Alphabet, the parent company of Google, reassured nervous tech investors on Thursday that its AI investments were driving profits at its vital ad business, downplaying any immediate effects of global economic turmoil.
The search giant’s first-quarter revenue and profit exceeded forecasts, and it announced that it will repurchase $70 billion worth of stock, increasing the market value of its shares by 4% and by $75 billion.
Alphabet gave investors in Meta and Amazon hope when it confirmed its ambitious AI build-out plans and supported its $75 billion capital expenditure projection for the year. Amazon’s shares also increased in aftermarket trading.
Businesses are reconsidering their advertising expenditures as a result of concerns about an economic slump sparked by US President Donald Trump’s trade strategy. Additionally, it has fuelled investor concerns that the high costs of the US-China tit-for-tat tariffs may force tech companies to halt or stall their ambitious AI infrastructure build-outs.
Big Tech has persisted in defending its substantial expenditures in AI, claiming that they were required to stay competitive. However, experts have noted that there are preliminary indications that IT giants are reducing their commitments to new data centres.
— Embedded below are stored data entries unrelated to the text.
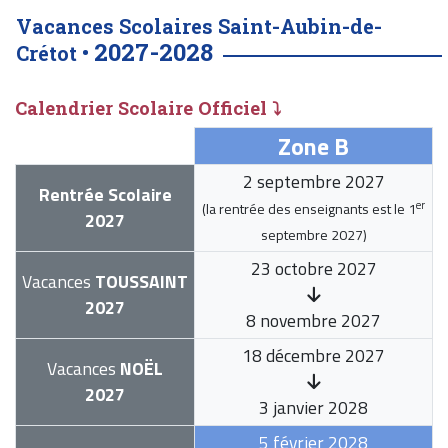
Vacances Scolaires Saint-Aubin-de-
2027-2028
Crétot •
Calendrier Scolaire Officiel ⤵
Zone B
2 septembre 2027
Rentrée Scolaire
er
(la rentrée des enseignants est le
1
2027
septembre 2027
)
23 octobre 2027
Vacances
TOUSSAINT
2027
8 novembre 2027
18 décembre 2027
Vacances
NOËL
2027
3 janvier 2028
5 février 2028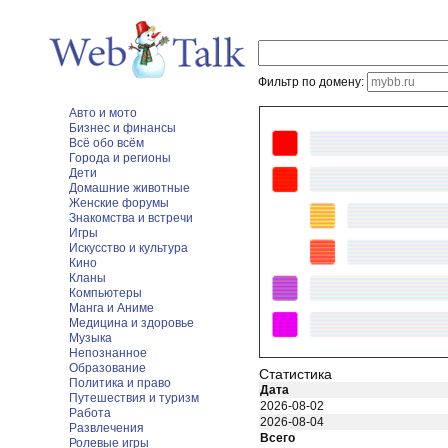
Фильтр по домену:
Авто и мото
Бизнес и финансы
Всё обо всём
Города и регионы
Дети
Домашние животные
Женские форумы
Знакомства и встречи
Игры
Искусство и культура
Кино
Кланы
Компьютеры
Манга и Аниме
Медицина и здоровье
Музыка
Непознанное
Образование
Статистика
Политика и право
Дата
Путешествия и туризм
2026-08-02
Работа
2026-08-04
Развлечения
Всего
Ролевые игры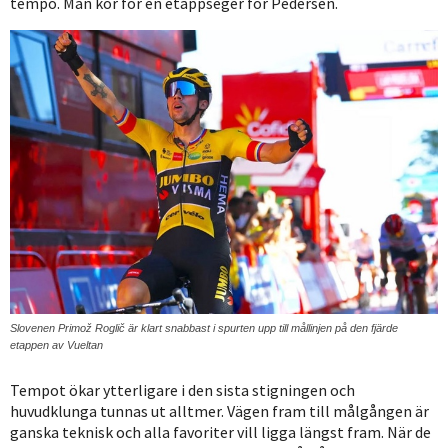
tempo. Man kör för en etappseger för Pedersen.
Slovenen Primož Roglič är klart snabbast i spurten upp till mållinjen på den fjärde
etappen av Vueltan
Tempot ökar ytterligare i den sista stigningen och
huvudklunga tunnas ut alltmer. Vägen fram till målgången är
ganska teknisk och alla favoriter vill ligga längst fram. När de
“I thought that the market’s narrative surrounding infrastructure spending was especially unfavourable, implying that AI investments had reached their pinnacle and that this was an indication that the bubble was popping. And I believe Google told us today that it’s completely untrue,” Will Rhind, CEO of GraniteShares, a worldwide ETF provider, stated.
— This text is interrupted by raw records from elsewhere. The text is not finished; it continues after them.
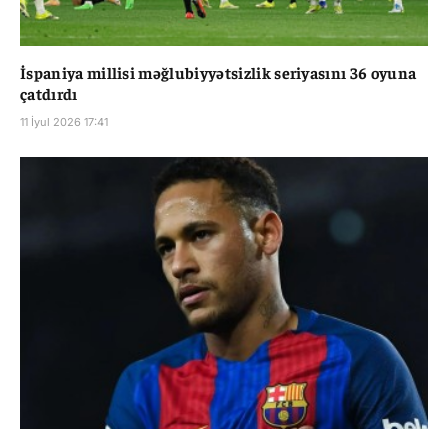
İspaniya millisi məğlubiyyətsizlik seriyasını 36 oyuna
çatdırdı
11 İyul 2026 17:41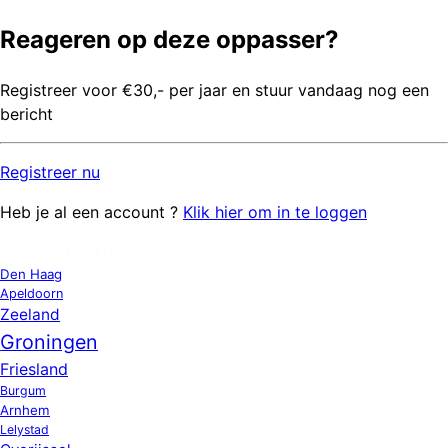
Reageren op deze oppasser?
Registreer voor €30,- per jaar en stuur vandaag nog een
bericht
Registreer
nu
Heb je al een account ?
Klik hier om in te loggen
OPPAS LOCATIES
Den Haag
Apeldoorn
Zeeland
Groningen
Friesland
Burgum
Arnhem
Lelystad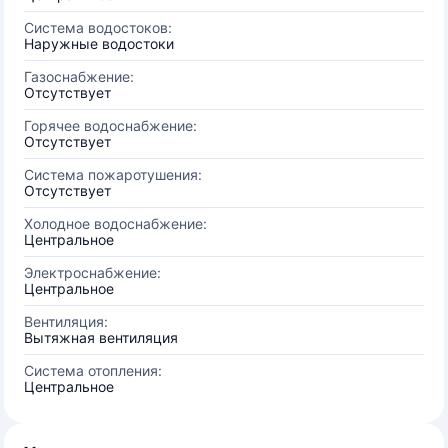
Система водостоков:
Наружные водостоки
Газоснабжение:
Отсутствует
Горячее водоснабжение:
Отсутствует
Система пожаротушения:
Отсутствует
Холодное водоснабжение:
Центральное
Электроснабжение:
Центральное
Вентиляция:
Вытяжная вентиляция
Система отопления:
Центральное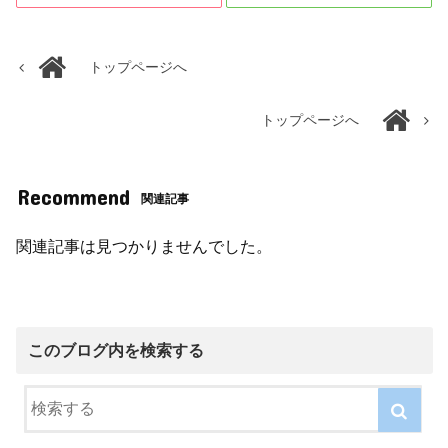
トップページへ
トップページへ
Recommend
関連記事
関連記事は見つかりませんでした。
このブログ内を検索する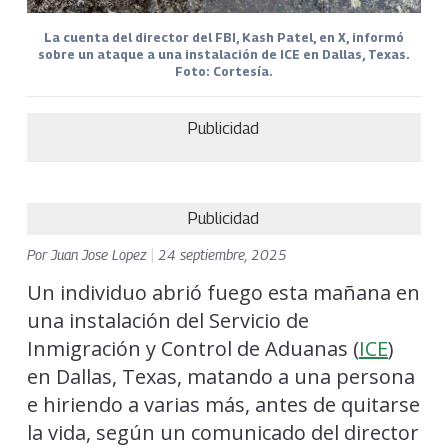
La cuenta del director del FBI, Kash Patel, en X, informó
sobre un ataque a una instalación de ICE en Dallas, Texas.
Foto: Cortesía.
Publicidad
Publicidad
Por
Juan Jose Lopez
|
24 septiembre, 2025
Un individuo abrió fuego esta mañana en
una instalación del Servicio de
Inmigración y Control de Aduanas (
ICE
)
en Dallas, Texas, matando a una persona
e hiriendo a varias más, antes de quitarse
la vida, según un comunicado del director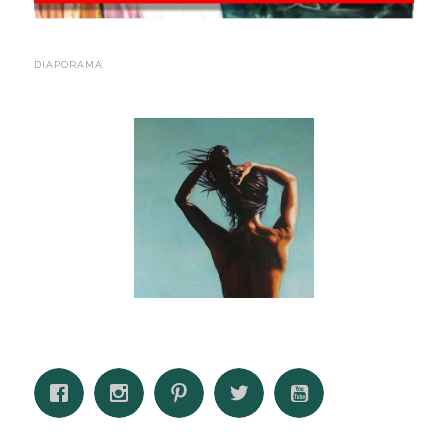
DIAPORAMA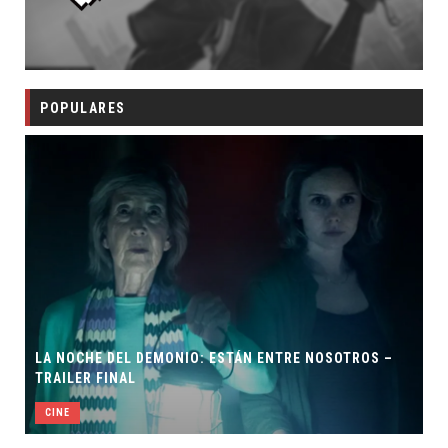
POPULARES
IO: ESTÁN ENTRE NOSOTROS –
ORLANDO BLOOM AFIRMA H
BATMAN
CINE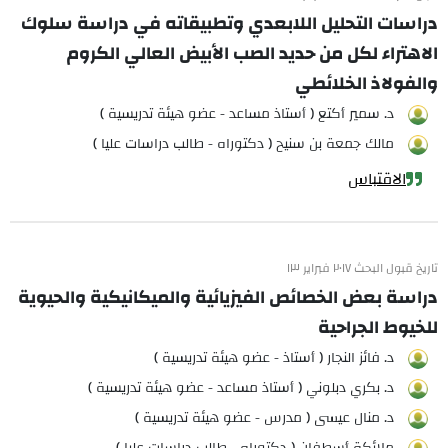
دراسات التحليل اللابعدي وتطبيقاته في دراسة سلوك
الاهتراء لكل من حديد الصب الأبيض العالي الكروم
والفولاذ الخلائطي
د. سمير أكتع ( أستاذ مساعد - عضو هيئة تدريسية )
مالك جمعة بن سنيح ( دكتوراه - طالب دراسات عليا )
الاقتباس
تاريخ قبول البحث ٢٠١٧ فبراير ١٣
دراسة بعض الخصائص الفيزيائية والميكانيكية والحيوية
للخيوط الجراحية
د. فائز النجار ( أستاذ - عضو هيئة تدريسية )
د. بكري دبلوني ( أستاذ مساعد - عضو هيئة تدريسية )
د. منال عيسى ( مدرس - عضو هيئة تدريسية )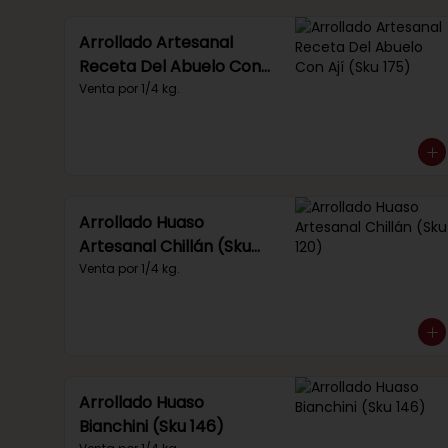
Arrollado Artesanal
Receta Del Abuelo Con
Ají (Sku 175)
Venta por 1/4 kg.
Arrollado Huaso
Artesanal Chillán (Sku
120)
Venta por 1/4 kg.
Arrollado Huaso
Bianchini (Sku 146)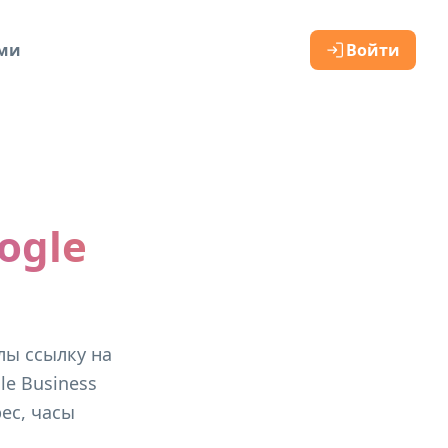
ами
Войти
ogle
лы ссылку на
e Business
ес, часы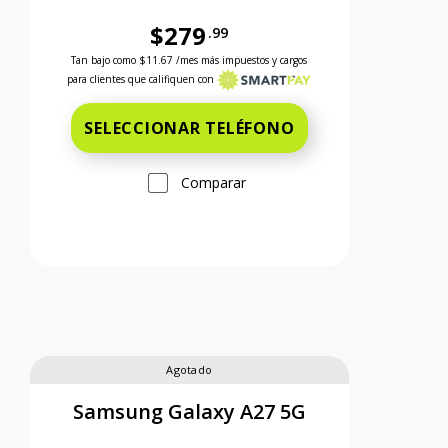
$279
.99
 el precio es 299 dollars and 99 cents
Antes el precio era 279 dollars and 99 cents Ahora el 
Tan bajo como
$11.67
/mes más impuestos y cargos
para clientes que califiquen con
SELECCIONAR TELÉFONO
Comparar
Agotado
Samsung Galaxy A27 5G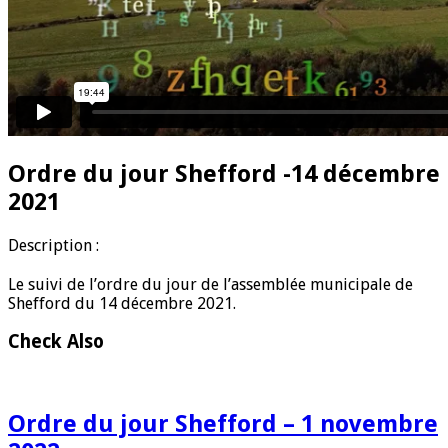
Ordre du jour Shefford -14 décembre
2021
D
escription :
Le suivi de l’ordre du jour de l’assemblée municipale de
Shefford du 14 décembre 2021.
Check Also
Ordre du jour Shefford – 1 novembre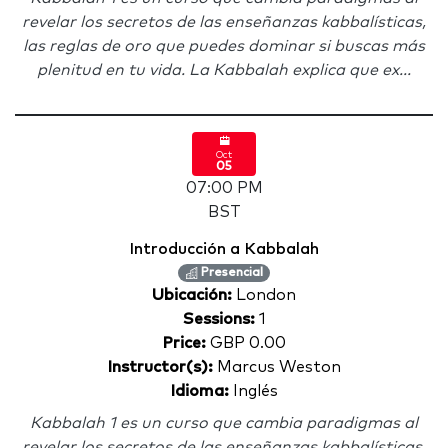
revelar los secretos de las enseñanzas kabbalísticas,
las reglas de oro que puedes dominar si buscas más
plenitud en tu vida. La Kabbalah explica que ex...
Oct
05
07:00 PM
BST
Introducción a Kabbalah
Presencial
Ubicación:
London
Sessions:
1
Price:
GBP 0.00
Instructor(s):
Marcus Weston
Idioma:
Inglés
Kabbalah 1 es un curso que cambia paradigmas al
revelar los secretos de las enseñanzas kabbalísticas,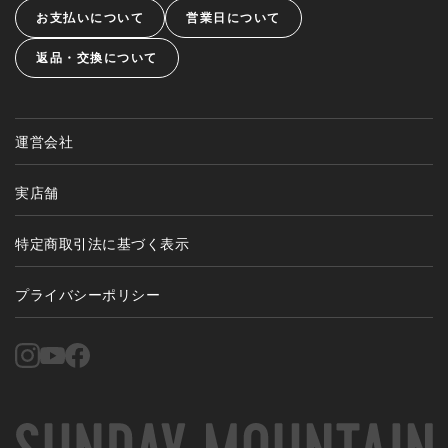
お支払いについて
営業日について
返品・交換について
運営会社
実店舗
特定商取引法に基づく表示
プライバシーポリシー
Google’s core ad business, which accounts for almost three-quarters of its total revenue, saw an 8.5 percent increase in revenue to $66.89 billion in the quarter. This was slower than the 10.6 percent increase from the previous quarter, but still higher than the 7.7 percent increase analysts had predicted.
However, on a conference call, Philipp Schindler, the chief business officer of Google, informed analysts that the firm was not unaffected by macroeconomic instability.
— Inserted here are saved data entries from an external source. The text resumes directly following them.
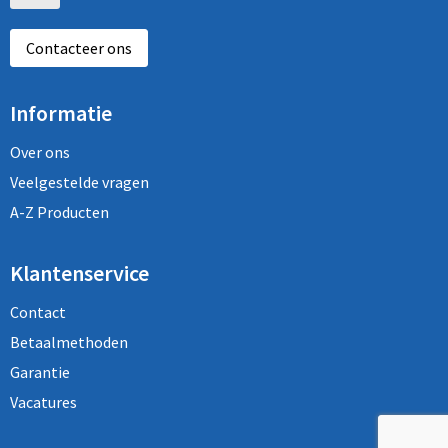
Contacteer ons
Informatie
Over ons
Veelgestelde vragen
A-Z Producten
Klantenservice
Contact
Betaalmethoden
Garantie
Vacatures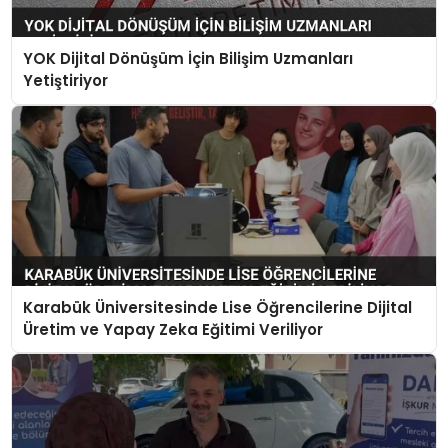
YOK Dijital Dönüşüm İçin Bilişim Uzmanları
Yetiştiriyor
Karabük Üniversitesinde Lise Öğrencilerine Dijital
Üretim ve Yapay Zeka Eğitimi Veriliyor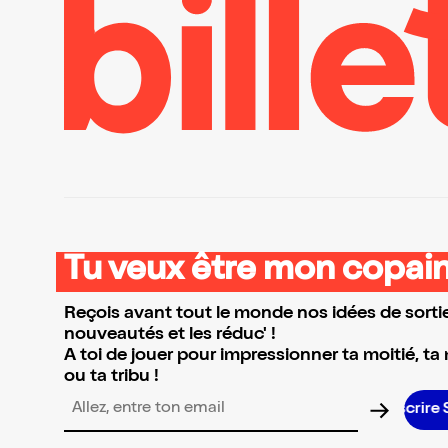
Tu veux être mon copain
Reçois avant tout le monde nos idées de sortie
nouveautés et les réduc' !
A toi de jouer pour impressionner ta moitié, ta
ou ta tribu !
Adresse email pour la newsletter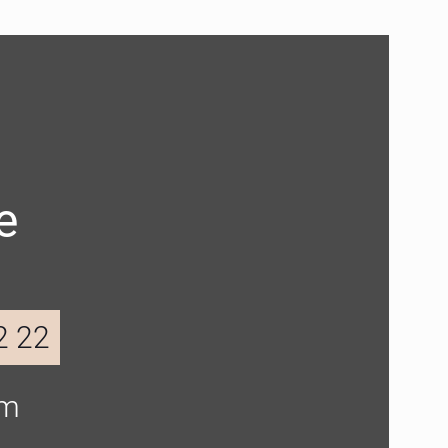
e
2 22
om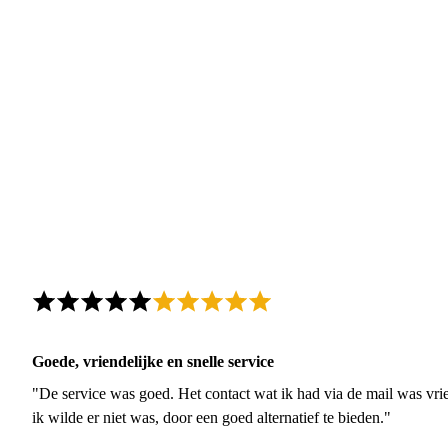
Goede, vriendelijke en snelle service
"De service was goed. Het contact wat ik had via de mail was vrie
ik wilde er niet was, door een goed alternatief te bieden."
Referring to Trump’s order this month to terminate a trade rule that permits low-value packages from China and Hong Kong to enter the US duty-free, he stated, “The changes to de minimis exemption will obviously cause a slight headwind to our ads business in 2025, primarily from APAC (Asia Pacific)-based retailers.”
According to industry statistics, Temu and Shein, two Chinese e-commerce firms that are among the largest US advertisers, are drastically reducing their US digital ad expenditure. This might negatively impact ad income at Meta, the parent company of Google and Facebook.
Google’s advertising appeal is largely due to its incorporation of AI, which enables advertisers to conduct more successful campaigns and receive higher returns on their investment.
According to CEO Sundar Pichai, there are currently 1.5 billion monthly users of AI Overviews, which are summaries that show up above conventional hyperlinks to pertinent webpages. Google launched a new AI-only search mode in March.
According to Edward Jones analyst David Heger, “search revenue growth is still strong despite concerns about generative AI platforms, like ChatGPT, impacting the search business.”
In contrast to the 30.1 percent growth seen in the previous quarter, Google Cloud reported a 28 percent increase in revenue to $12.26 billion. Based on LSEG’s data compilation, analysts anticipated that the unit would post revenue of $12.27 billion.
In contrast to experts’ average expectation of $89.12 billion, the company reported total sales of $90.23 billion for the first quarter.
Based on LSEG data, Alphabet recorded a profit of $2.81 per share for the January-March quarter, exceeding estimates of $2.01 per share. Additionally, the company announced that it would increase its quarterly dividend to 21 cents per share, a five percent increase.
Compared to the same period last year, the company’s capital expenditures increased by 43 percent to $17.20 billion in the quarter.